Although the woman we spoke with was one of great faith, her concern was for her loved one. He had recently been more interested renewing his relationship with God that he had long ago been abandoned. However, a Christian friend—well-intended, no doubt—told him he could not be “saved” without entering the baptismal waters. He had not made that decision, and if he had, he would not have been able to do so with his health problems.
She just needed to talk. It’s hard to “meet people where they are” when their faith language might be ripe with different meanings. What does she think salvation means? What is her understanding of the role of baptism in faith? Her understandings come from a lifetime of teaching, and she might have very different ways of experiencing the Divine in her life. She came from a different Christian tradition, and it is not the time to try to change someone’s understanding during a time of strife. She really needed comfort.

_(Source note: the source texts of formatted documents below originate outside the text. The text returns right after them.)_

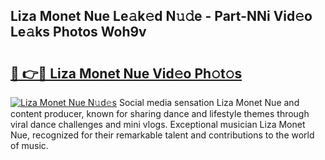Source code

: ## Liza Monet Nue Le𝚊k𝚎d N𝚞𝚍e - Part-NNi Vid𝚎o Le𝚊ks Photos Woh9v

# <h2><a href="http://fb6eix.evod.top/?m=Liza+Monet+Nue">🔗 👉🔴 Liza Monet Nue Vid𝚎o Ph𝚘t𝚘s</a></h2>

[![Liza Monet Nue N𝚞d𝚎s](https://i.imgur.com/8V9OHl7.gif)](http://fb6eix.evod.top/?m=Liza+Monet+Nue)
Social media sensation Liza Monet Nue and content producer, known for sharing dance and lifestyle themes through viral dance challenges and mini vlogs. Exceptional musician Liza Monet Nue, recognized for their remarkable talent and contributions to the world of music. 
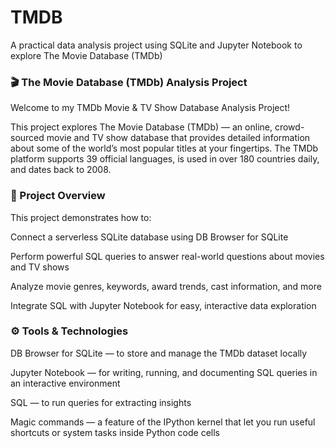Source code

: # TMDB
A practical data analysis project using SQLite and Jupyter Notebook to explore The Movie Database (TMDb)


### 🎬 The Movie Database (TMDb) Analysis Project
Welcome to my TMDb Movie & TV Show Database Analysis Project!

This project explores The Movie Database (TMDb) — an online, crowd-sourced movie and TV show database that provides detailed information about some of the world’s most popular titles at your fingertips. The TMDb platform supports 39 official languages, is used in over 180 countries daily, and dates back to 2008.

### 📌 Project Overview
This project demonstrates how to:

Connect a serverless SQLite database using DB Browser for SQLite

Perform powerful SQL queries to answer real-world questions about movies and TV shows

Analyze movie genres, keywords, award trends, cast information, and more

Integrate SQL with Jupyter Notebook for easy, interactive data exploration

### ⚙️ Tools & Technologies
DB Browser for SQLite — to store and manage the TMDb dataset locally

Jupyter Notebook — for writing, running, and documenting SQL queries in an interactive environment

SQL — to run queries for extracting insights

Magic commands — a feature of the IPython kernel that let you run useful shortcuts or system tasks inside Python code cells
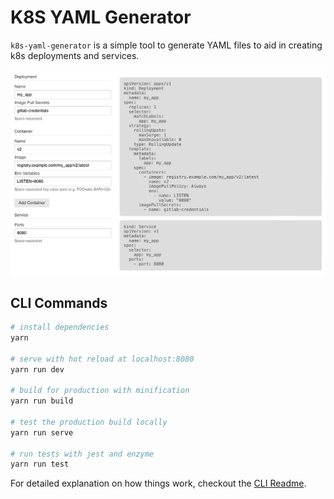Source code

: # K8S YAML Generator

`k8s-yaml-generator` is a simple tool to generate YAML files to aid in creating k8s deployments and services.

![Screen Shot](images/screen-shot.png)

## CLI Commands

``` bash
# install dependencies
yarn

# serve with hot reload at localhost:8080
yarn run dev

# build for production with minification
yarn run build

# test the production build locally
yarn run serve

# run tests with jest and enzyme
yarn run test
```

For detailed explanation on how things work, checkout the [CLI Readme](https://github.com/developit/preact-cli/blob/master/README.md).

I shared with her my perspective, and one I thought you should know if I haven’t shared it already. While I am a big proponent of baptism and I rejoice every time a sister or brother enters the waters, I do not think God sees it as a prerequisite to being with God when our physical lives end. I encouraged the woman to understand that if her loved one’s heart had turned to God, God was already there ready to receive it. In fact, God never abandoned the relationship; it was the other way around. The God I know, experience, and find in our Holy book does not abandon his beloved children. We are never without the Holy One in life, in death, or in life after death.
The good news, I heard from Jeff McFarland after the service, is that the woman’s father had a rather miraculous healing. Rather than planning his funeral service, she is planning to transport him home. I wonder what will happen to his faith in light of this experience? Who knows? I can only pray that the lines of communication between him and his Maker will be fully operational. I hope he knows that he is saved (which often meant “healed” in the Greek) and free to new life.